In a world of syrupy sweet pours, it’s refreshing to hear news of places where savoury and classic still rule. The Bloody Mary Bar at Hampton’s at Four Seasons Hotel Westlake Village is one such institution. During Jazz Brunch on Sundays, our Bloody Mary experts opens a workshop of sorts, where diners can craft the perfect tomato-based beverage from an exhaustive array of ingredients.
Who invented the Bloody Mary, and why is it still so popular in a landscape where bar menus are as fickle as the patrons themselves? More importantly, why the violent-sounding name? The answers are scarce, but the guesses varied and colourful.
Fernand Petiot is often credited as the Bloody Mary’s inventor, an American bartender who perfected the recipe while working in Paris. A fellow expat and bar regular told Petiot the drink reminded him of a girl named Mary who used to hang out at the Bucket of Blood Club in Chicago, hence the name.
Others believe the drink is named after Mary Tudor of England, daughter of Henry VII and infamous for the brutal murder of hundreds in the name of Catholicism. Though this bit of history certainly explains the name of the drink, the former queen’s connection to cocktail culture remains unknown.
A final contender for Bloody Mary originator is George Jessel, a New York-born entertainer and comedian who was spotted drinking the beverage in gossip columns during the last 1930s. Years later, he would do a campaign for Smirnoff in which he claimed to have invented the drink. His nickname – “Toastmaster General of the United States” – certainly lends support to that credo.

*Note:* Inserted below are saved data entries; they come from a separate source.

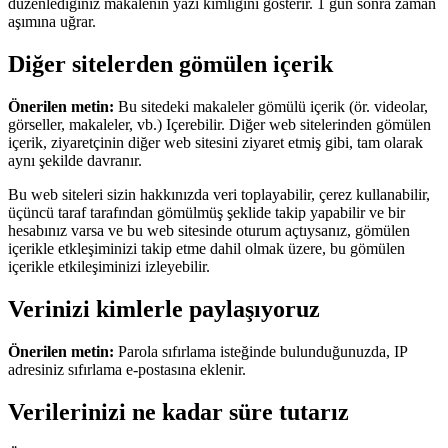
düzenlediğiniz makalenin yazı kimliğini gösterir. 1 gün sonra zaman
aşımına uğrar.
Diğer sitelerden gömülen içerik
Önerilen metin:
Bu sitedeki makaleler gömülü içerik (ör. videolar,
görseller, makaleler, vb.) Içerebilir. Diğer web sitelerinden gömülen
içerik, ziyaretçinin diğer web sitesini ziyaret etmiş gibi, tam olarak
aynı şekilde davranır.
Bu web siteleri sizin hakkınızda veri toplayabilir, çerez kullanabilir,
üçüncü taraf tarafından gömülmüş şeklide takip yapabilir ve bir
hesabınız varsa ve bu web sitesinde oturum açtıysanız, gömülen
içerikle etkleşiminizi takip etme dahil olmak üzere, bu gömülen
içerikle etkileşiminizi izleyebilir.
Verinizi kimlerle paylaşıyoruz
Önerilen metin:
Parola sıfırlama isteğinde bulunduğunuzda, IP
adresiniz sıfırlama e-postasına eklenir.
Verilerinizi ne kadar süre tutarız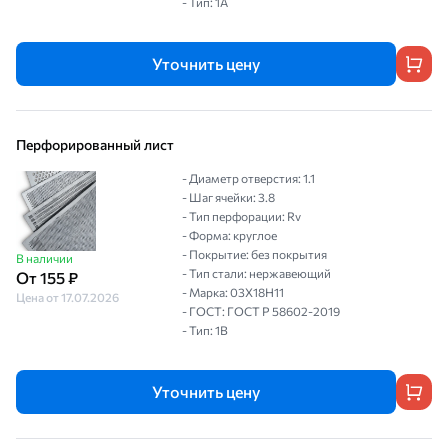
- Тип: 1A
Уточнить цену
Перфорированный лист
- Диаметр отверстия: 1.1
- Шаг ячейки: 3.8
- Тип перфорации: Rv
- Форма: круглое
- Покрытие: без покрытия
В наличии
- Тип стали: нержавеющий
От 155 ₽
- Марка: 03Х18Н11
Цена от 17.07.2026
- ГОСТ: ГОСТ Р 58602-2019
- Тип: 1B
Уточнить цену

Variations on the Bloody Mary are many and usually involve substituting a different alcohol for the vodka, including the Bloody Maria (made with tequila), the Bloody Scotsman (made with Scotch) and the Bloody Pirate (made with rum).
Garnishes are a big part of Bloody Mary culture, with pickles, celery, olives and lime acting as staples, and everything from shrimp to cheese cubes added to turn the drink into a makeshift meal.